> _AIM OF THE TASK_
The first line of the entries below, the line containing "Συνεργατών για τη συμπλήρωση", and every line between them should be repeated exactly, and nothing else.

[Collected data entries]
╭──

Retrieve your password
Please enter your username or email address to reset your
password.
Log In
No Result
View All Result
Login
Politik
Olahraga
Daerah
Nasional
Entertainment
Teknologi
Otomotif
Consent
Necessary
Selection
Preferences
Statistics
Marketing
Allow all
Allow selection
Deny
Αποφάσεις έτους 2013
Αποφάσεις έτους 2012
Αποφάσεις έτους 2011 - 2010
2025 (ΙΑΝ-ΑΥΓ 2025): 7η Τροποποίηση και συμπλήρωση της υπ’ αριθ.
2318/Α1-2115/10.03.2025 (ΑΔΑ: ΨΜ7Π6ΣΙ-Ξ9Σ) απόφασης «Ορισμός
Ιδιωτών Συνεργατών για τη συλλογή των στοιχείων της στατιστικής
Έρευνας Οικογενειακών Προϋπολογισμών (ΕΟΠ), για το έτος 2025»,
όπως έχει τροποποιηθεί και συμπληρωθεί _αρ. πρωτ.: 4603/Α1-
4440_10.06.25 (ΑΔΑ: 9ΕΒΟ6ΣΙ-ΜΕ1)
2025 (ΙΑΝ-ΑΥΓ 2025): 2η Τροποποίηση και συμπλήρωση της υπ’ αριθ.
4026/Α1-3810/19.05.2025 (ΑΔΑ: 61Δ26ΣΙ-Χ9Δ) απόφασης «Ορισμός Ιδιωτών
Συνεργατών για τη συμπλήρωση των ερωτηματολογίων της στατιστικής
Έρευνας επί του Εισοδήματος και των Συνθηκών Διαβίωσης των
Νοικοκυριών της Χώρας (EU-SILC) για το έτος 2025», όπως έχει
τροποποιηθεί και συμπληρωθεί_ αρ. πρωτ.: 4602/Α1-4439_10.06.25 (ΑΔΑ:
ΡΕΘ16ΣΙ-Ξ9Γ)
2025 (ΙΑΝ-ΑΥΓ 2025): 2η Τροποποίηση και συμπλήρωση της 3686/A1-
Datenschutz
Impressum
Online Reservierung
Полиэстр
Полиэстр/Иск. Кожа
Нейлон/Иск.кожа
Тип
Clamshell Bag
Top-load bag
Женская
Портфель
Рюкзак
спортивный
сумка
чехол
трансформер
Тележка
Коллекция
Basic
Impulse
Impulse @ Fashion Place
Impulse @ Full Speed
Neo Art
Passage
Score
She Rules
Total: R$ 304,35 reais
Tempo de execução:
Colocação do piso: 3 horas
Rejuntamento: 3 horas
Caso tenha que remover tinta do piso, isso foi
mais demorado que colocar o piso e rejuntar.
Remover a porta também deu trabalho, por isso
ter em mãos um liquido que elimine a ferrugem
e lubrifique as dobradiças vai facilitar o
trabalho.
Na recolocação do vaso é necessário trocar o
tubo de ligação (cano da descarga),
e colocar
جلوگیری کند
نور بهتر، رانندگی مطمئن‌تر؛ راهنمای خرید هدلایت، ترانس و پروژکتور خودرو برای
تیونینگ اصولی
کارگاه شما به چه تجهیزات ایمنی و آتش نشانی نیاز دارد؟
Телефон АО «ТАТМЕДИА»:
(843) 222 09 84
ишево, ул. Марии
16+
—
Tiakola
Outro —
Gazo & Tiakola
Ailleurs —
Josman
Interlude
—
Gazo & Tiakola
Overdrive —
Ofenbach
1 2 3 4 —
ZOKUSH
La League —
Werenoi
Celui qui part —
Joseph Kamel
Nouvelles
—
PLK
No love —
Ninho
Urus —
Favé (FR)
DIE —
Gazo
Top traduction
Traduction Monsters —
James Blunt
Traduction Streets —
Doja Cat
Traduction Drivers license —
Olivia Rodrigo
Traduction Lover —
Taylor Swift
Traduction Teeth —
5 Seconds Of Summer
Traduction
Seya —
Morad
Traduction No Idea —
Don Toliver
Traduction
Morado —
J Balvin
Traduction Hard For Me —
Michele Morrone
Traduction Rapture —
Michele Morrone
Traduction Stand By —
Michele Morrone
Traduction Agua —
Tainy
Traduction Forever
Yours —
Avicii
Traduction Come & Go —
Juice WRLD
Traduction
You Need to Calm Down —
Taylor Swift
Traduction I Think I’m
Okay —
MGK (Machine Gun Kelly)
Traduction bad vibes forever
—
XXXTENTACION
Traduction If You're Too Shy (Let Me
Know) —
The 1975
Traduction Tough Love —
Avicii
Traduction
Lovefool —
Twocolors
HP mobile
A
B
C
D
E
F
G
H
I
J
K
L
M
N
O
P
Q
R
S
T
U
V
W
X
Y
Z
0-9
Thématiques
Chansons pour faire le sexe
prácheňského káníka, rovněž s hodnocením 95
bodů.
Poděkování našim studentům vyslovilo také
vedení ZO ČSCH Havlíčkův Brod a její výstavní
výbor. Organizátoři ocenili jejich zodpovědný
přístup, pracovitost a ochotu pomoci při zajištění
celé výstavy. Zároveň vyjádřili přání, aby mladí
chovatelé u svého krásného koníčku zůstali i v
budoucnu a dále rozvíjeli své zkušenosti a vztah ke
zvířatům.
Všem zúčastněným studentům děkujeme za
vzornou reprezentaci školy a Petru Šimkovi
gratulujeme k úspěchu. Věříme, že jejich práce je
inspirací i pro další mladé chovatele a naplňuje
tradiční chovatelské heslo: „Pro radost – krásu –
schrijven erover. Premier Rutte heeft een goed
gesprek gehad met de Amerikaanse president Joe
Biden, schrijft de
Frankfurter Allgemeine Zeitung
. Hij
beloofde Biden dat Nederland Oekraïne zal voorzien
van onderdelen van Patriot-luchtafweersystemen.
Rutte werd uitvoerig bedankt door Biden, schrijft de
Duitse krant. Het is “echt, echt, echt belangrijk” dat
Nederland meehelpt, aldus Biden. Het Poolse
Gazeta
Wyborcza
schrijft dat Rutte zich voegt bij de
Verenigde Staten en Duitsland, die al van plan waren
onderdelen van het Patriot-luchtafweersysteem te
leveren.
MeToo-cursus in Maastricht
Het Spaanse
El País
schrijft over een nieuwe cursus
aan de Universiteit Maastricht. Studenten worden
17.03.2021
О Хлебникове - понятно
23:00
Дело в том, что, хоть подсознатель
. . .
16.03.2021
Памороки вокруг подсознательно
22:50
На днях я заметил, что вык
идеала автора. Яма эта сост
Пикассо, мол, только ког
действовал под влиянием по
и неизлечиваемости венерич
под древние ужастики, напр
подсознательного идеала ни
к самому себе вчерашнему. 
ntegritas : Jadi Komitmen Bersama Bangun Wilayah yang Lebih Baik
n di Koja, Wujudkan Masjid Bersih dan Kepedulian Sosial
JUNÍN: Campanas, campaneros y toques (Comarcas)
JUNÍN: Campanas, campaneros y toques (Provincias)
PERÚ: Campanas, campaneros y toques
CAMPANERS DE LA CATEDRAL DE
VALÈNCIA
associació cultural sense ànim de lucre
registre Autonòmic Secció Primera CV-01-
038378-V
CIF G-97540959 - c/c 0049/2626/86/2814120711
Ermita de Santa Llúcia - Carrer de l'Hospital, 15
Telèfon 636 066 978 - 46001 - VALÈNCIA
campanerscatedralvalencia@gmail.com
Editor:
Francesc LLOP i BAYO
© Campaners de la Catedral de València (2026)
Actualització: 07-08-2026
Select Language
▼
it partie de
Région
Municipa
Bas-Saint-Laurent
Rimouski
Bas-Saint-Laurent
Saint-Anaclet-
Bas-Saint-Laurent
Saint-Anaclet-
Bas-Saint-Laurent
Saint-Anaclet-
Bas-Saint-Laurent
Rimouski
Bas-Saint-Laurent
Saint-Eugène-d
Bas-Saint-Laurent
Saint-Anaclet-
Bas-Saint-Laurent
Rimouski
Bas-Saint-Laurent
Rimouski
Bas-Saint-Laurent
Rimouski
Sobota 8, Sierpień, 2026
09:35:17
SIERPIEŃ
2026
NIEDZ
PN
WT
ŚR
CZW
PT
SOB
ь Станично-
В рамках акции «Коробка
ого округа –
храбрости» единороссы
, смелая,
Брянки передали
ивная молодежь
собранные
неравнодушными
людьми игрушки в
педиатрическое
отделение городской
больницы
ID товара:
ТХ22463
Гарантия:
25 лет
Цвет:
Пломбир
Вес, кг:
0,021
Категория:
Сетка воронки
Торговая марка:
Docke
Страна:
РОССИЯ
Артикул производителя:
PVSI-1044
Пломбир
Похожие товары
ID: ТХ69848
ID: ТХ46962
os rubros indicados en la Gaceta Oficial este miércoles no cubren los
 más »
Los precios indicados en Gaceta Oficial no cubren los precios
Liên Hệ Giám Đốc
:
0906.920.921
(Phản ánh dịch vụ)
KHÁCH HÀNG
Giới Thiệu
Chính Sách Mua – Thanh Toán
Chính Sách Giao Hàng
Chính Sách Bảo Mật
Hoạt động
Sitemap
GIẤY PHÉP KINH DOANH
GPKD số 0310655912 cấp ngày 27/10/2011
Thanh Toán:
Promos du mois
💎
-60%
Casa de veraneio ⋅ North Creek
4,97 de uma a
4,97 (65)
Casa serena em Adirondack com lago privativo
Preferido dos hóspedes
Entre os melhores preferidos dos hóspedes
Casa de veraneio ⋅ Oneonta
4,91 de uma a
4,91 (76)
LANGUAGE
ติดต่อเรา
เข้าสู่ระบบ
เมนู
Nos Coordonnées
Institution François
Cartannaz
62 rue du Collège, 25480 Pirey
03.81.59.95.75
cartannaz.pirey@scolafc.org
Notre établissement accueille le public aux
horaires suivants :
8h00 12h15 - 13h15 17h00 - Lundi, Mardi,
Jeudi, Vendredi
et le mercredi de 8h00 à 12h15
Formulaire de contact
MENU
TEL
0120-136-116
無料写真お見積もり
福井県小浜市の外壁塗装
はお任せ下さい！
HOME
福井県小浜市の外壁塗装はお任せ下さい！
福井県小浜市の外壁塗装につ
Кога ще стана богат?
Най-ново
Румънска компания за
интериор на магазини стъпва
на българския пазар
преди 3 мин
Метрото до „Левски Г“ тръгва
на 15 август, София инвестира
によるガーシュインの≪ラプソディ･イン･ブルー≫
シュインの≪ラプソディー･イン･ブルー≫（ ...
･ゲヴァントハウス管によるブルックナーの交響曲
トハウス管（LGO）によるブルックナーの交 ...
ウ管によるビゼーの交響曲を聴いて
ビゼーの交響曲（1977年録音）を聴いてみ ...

╰──

> _RESULT_
Retrieve your password
Please enter your username or email address to reset your
password.
Log In
No Result
View All Result
Login
Politik
Olahraga
Daerah
Nasional
Entertainment
Teknologi
Otomotif
Consent
Necessary
Selection
Preferences
Statistics
Marketing
Allow all
Allow selection
Deny
Αποφάσεις έτους 2013
Αποφάσεις έτους 2012
Αποφάσεις έτους 2011 - 2010
2025 (ΙΑΝ-ΑΥΓ 2025): 7η Τροποποίηση και συμπλήρωση της υπ’ αριθ.
2318/Α1-2115/10.03.2025 (ΑΔΑ: ΨΜ7Π6ΣΙ-Ξ9Σ) απόφασης «Ορισμός
Ιδιωτών Συνεργατών για τη συλλογή των στοιχείων της στατιστικής
Έρευνας Οικογενειακών Προϋπολογισμών (ΕΟΠ), για το έτος 2025»,
όπως έχει τροποποιηθεί και συμπληρωθεί _αρ. πρωτ.: 4603/Α1-
4440_10.06.25 (ΑΔΑ: 9ΕΒΟ6ΣΙ-ΜΕ1)
2025 (ΙΑΝ-ΑΥΓ 2025): 2η Τροποποίηση και συμπλήρωση της υπ’ αριθ.
4026/Α1-3810/19.05.2025 (ΑΔΑ: 61Δ26ΣΙ-Χ9Δ) απόφασης «Ορισμός Ιδιωτών
Συνεργατών για τη συμπλήρωση των ερωτηματολογίων της στατιστικής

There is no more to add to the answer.